Paul Hill, the Northampton prop, and the Wasps centre Elliot Daly are also both expected to be included while there were indications that Bath's Ollie Devoto was also under strong consideration for one of the midfield berths.
Joe Simpson, the Wasps scrum-half, is likely to replace Wigglesworth along with Ben Youngs and Danny Care as one of three scrum-halves.
Jones was only allowed to make 11 changes to the World Cup squad because of the rules that govern the agreement between the Rugby Football Union and the clubs while injuries have limited some of his options with Henry Slade, Jonny May, Ed Slater and Dave Attwood all unavailable.
The inclusion of so many uncapped players will bring a new look and energy to the squad and Itoje, who made the original 50‑man training squad for the World Cup last June but was released after three weeks, said on Tuesday night that he was ready to make the step up to the international stage.
"I think I am ready," said Itoje, who is only in his second season with Saracens after playing in the England Under-20s side that won the world title in 2014. "Given the opportunity I think I would do well. I am confident in my ability. If I am put in that situation I think I will give a good account of myself.
"I am fortunate enough to have played a lot from around about this time last year as I have been quite involved in the first team at Saracens.
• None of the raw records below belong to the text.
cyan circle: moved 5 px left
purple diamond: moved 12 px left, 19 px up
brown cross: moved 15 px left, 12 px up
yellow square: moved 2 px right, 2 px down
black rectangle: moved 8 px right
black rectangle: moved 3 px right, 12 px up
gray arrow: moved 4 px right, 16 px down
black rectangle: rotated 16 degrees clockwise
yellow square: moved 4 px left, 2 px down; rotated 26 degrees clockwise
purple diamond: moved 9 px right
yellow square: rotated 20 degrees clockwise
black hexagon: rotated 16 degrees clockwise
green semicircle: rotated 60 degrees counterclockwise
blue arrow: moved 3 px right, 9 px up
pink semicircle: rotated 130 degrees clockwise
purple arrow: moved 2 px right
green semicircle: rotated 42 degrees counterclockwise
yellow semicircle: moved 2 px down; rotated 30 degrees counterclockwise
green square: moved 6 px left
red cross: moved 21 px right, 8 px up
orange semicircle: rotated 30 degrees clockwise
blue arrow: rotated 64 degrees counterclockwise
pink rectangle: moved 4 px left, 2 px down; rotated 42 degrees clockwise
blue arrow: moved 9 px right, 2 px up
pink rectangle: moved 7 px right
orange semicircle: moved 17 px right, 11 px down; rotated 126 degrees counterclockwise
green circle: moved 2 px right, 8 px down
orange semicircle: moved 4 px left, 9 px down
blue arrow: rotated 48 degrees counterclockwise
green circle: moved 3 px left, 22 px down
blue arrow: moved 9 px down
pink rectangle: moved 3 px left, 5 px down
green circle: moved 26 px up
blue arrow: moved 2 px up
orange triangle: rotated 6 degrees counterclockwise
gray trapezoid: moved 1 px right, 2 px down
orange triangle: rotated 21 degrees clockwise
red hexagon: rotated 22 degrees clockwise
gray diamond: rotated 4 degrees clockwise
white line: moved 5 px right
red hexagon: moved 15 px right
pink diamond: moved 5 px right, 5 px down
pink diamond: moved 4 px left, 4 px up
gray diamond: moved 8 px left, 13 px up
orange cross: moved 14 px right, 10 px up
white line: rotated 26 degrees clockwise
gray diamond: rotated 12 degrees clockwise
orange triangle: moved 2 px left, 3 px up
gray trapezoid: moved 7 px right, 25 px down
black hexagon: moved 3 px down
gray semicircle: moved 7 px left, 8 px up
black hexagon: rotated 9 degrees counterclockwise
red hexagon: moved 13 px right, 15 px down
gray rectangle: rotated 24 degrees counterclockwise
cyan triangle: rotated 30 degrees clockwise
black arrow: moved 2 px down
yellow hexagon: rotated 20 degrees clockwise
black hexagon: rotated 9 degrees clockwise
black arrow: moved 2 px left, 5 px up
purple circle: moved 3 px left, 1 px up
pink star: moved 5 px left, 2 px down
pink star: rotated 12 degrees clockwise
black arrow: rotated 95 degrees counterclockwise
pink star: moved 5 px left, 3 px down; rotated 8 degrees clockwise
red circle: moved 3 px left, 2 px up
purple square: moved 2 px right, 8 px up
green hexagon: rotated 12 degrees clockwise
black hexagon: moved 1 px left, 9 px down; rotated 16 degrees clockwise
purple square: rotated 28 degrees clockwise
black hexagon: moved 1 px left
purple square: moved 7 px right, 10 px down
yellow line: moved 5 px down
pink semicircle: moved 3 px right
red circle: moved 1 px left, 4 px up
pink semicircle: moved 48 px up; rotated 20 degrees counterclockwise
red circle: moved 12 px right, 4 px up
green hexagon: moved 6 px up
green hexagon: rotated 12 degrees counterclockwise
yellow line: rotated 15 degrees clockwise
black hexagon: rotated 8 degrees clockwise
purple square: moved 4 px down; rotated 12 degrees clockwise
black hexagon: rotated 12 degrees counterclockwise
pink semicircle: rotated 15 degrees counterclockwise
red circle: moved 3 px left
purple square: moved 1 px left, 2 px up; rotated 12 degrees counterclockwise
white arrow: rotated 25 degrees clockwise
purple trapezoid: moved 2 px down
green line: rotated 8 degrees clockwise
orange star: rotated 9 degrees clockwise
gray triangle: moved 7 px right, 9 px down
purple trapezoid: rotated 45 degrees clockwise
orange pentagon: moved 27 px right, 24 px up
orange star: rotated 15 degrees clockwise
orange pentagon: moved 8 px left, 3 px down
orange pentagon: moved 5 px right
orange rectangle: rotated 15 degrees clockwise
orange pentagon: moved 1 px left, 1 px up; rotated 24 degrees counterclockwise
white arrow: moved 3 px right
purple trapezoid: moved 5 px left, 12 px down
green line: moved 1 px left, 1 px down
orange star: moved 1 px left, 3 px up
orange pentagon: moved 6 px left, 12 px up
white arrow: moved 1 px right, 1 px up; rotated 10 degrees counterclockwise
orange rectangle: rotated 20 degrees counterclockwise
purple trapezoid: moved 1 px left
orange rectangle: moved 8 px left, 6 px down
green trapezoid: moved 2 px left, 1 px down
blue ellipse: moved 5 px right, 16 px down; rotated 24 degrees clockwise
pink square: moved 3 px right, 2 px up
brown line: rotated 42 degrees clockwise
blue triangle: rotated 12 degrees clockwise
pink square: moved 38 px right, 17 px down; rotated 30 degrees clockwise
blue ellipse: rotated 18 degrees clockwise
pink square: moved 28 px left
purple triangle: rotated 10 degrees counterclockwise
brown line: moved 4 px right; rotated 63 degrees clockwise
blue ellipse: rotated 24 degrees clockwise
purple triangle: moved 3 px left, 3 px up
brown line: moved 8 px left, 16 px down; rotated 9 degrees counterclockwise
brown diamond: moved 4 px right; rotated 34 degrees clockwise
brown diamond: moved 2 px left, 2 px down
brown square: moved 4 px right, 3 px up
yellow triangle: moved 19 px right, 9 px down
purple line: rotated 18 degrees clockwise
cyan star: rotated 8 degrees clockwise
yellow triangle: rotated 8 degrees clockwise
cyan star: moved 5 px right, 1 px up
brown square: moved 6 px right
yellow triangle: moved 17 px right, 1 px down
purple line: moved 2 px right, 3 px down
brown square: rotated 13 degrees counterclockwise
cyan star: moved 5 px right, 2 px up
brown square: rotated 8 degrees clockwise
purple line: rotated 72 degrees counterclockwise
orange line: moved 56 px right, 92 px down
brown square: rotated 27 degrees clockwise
I have played in some of the bigger games and the bigger occasions.
"There is a cumulative effect of all those matches and all those experiences I have gained over the last 12 months have helped me to where I am now."
Itoje said that he benefited from experience with England last year, but felt he could have had an impact at the World Cup. "Personally I thought I could have contributed. I always knew it was going to be tough but I did think I would last more than three weeks.
"I was disappointed to go away so early. The coaches have a difficult decision to make. Whoever they cut at that time wasn't going to be happy. The coaches gave me some decent feedback and told me some things I need to work on to continue to develop and hopefully get in the team in the future.
"There will always be things I need to improve on but I am definitely a better player now than I was six months ago."
Meanwhile, the former England assistant coach Andy Farrell, who is poised to join Ireland in June, has joined Munster in a temporary advisory role. The 40-year-old, who will become Ireland defence coach, will provide part-time support to Munster for four months.